This description arrived a day or so
ago:
The 12th Annual HIMSS AsiaPac18 Conference
& Exhibition is coming to Brisbane Australia!
The event
will gather 1,500+ of the brightest in health and health IT across APAC and the
globe: healthcare providers, C-suite leaders, government officials and solution
providers. Attend and learn from the best practices, case studies and
expert insights on the latest in digital health and information technology.
Themed
Healthcare Anytime, Anywhere, HIMSS AsiaPac18 has something for
everyone! We look forward to welcoming you in Brisbane this
November.
Curious I
wondered when and found:
Seems it is
happening 5-8 November with the main days being 6 and 7 November.
I wonder did
they notice the second day was the First Tuesday in November (Melbourne Cup
Day)?
The programme
for the 2 main days stuck me as rather lacking much local content and being
rather military of all things on Tuesday.
Then I looked
at the sponsors:
Top of the
tree I found:
Thought Leader Sponsor:
The Australian Digital Health Agency
The
Australian Digital Health Agency was established in July 2016 to improve health
outcomes for all Australians with a focus on engagement, innovation and
clinical quality and safety. It is responsible for national systems – including
My Health Record – and for implementing Australia’s National Digital Health
Strategy in collaboration with partners across the community. The Strategy will
put consumers at the centre of their health and care and empower more choice,
control and transparency. By the end of 2018, all Australians will have a My
Health Record, which contains a secure mobile summary of their health
information that can be shared with care professionals – unless they choose to
opt out.
For more
information please visit www.digitalhealth.gov.au
I am also not sure I could handle a presentation from the Consumer Health Forum titled 'Healthcare Transparency and Co-Creation with Consumers". Rather too Orwellian for me...
Here is the conference link:
Here is the conference link:
Well that did
it for me, especially with an expired security certificate and especially with
the cost being over $1000 for the two days: Pass
The HINZ one
for less money sounds like more fun:
HiNZ conference growth shows digital health has hit the mainstream
5 October,
2018
eHealthNews.nz
editor Rebecca McBeth
Clinicians
are the biggest driver in the growth of the HiNZ Conference, with the 2018
event expected to be the biggest yet, says HiNZ chief executive Kim Mundell.
Around 1000
delegates are expected at this year’s HiNZ Conference, running from Wednesday
21 November to Friday 23 November.
The event,
held at Wellington’s TSB Arena and Shed 6, will also boast its largest ever
exhibition hall, with 93 booths.
Mundell says
the growth of the conference year on year shows that digital health has moved
out of the early adopter stage and into the mainstream.
Clinicians in
particular are fuelling the growth in delegate numbers, she says.
“It’s no
longer a niche subject that you have a few clinicians engage with – it’s now
mainstream and part of everyday healthcare.”
Twelve
international keynote speakers from the UK, US, Brazil, Hong Kong and Australia
will speak on topics ranging from digitising patient records to artificial
intelligence in healthcare and the role of smartphones in cancer research.
Keynote
speaker Richard Corbridge was the former CIO of the Irish Health Service
Executive and was named in 2017 as the “most disruptive tech or digital leader”
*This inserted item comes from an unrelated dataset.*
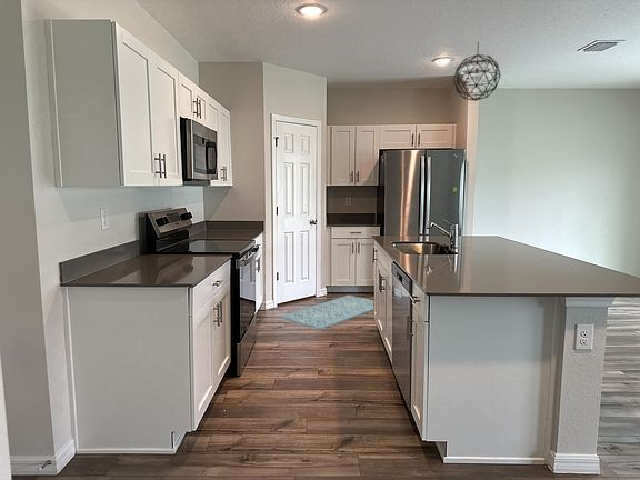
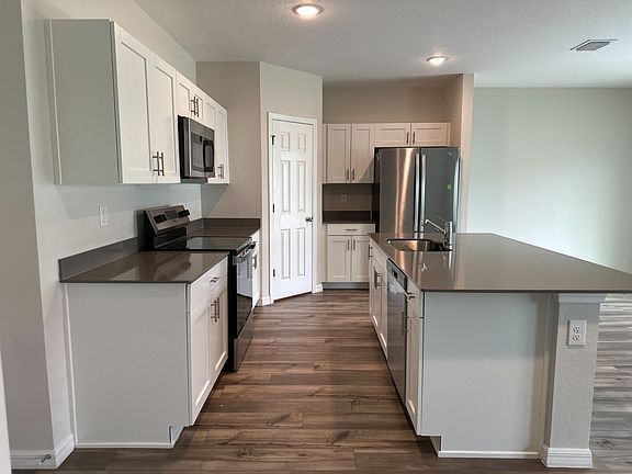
- rug [278,294,374,330]
- pendant light [452,41,501,102]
in the European Union by Sir Richard Branson and Steve Wozniak.
He says an
electronic health record is the key to efficiency and transparency and the only
way a healthcare system can be integrated.
“Ireland was
the first country in Europe to present a business case for a digital health
system that included not just the traditional IT cost but also the cost of
business change – the cost of ensuring not just the technology was procured,
but that the cost of ensuring benefit gained was figured into the project,” he
says.
“The citizens
of New Zealand deserve a modern healthcare system that is built upon
information. The ability to return information about patients to them to aid
with their own health and wellness should be a modern expectation of the health
system.”
Fellow
UK-based keynote Lesley Holdsworth is the Scottish Government’s clinical lead
for digital health and care and has been named both Scottish Digital Impact
Leader of the Year and UK Digital Team Leader in 2018.
She is
driving digitisation of Scotland’s patient records and benchmarking it against
global frontrunners and says New Zealanders should embrace their medical records
going digital, not fear it.
“There are
many benefits to us all as both patients and citizens of having EHRs. These
include ensuring that information about us is accurate, up to date and can be
easily shared with both us and those who need to have this information,”
Holdsworth says.
The HiNZ
conference also includes a one-day eHealth Nursing and an eAllied Health event.
Here is the
link:
As they say,
you pay your money and take your chance…
David.
These words from ADHA amuse me . “innovation and clinical quality and safety” “consumers at the centre of their health and care and empower more choice, control and transparency”
ReplyDeleteSo how is an incomplete and unreliable Government database on your health address clinical quality and safety?
How does forcing everyone to use a central Government database of incomplete and stagnant records of people’s health give me more choice or control? And where is there any reasonable evidence the ADHA is transparent?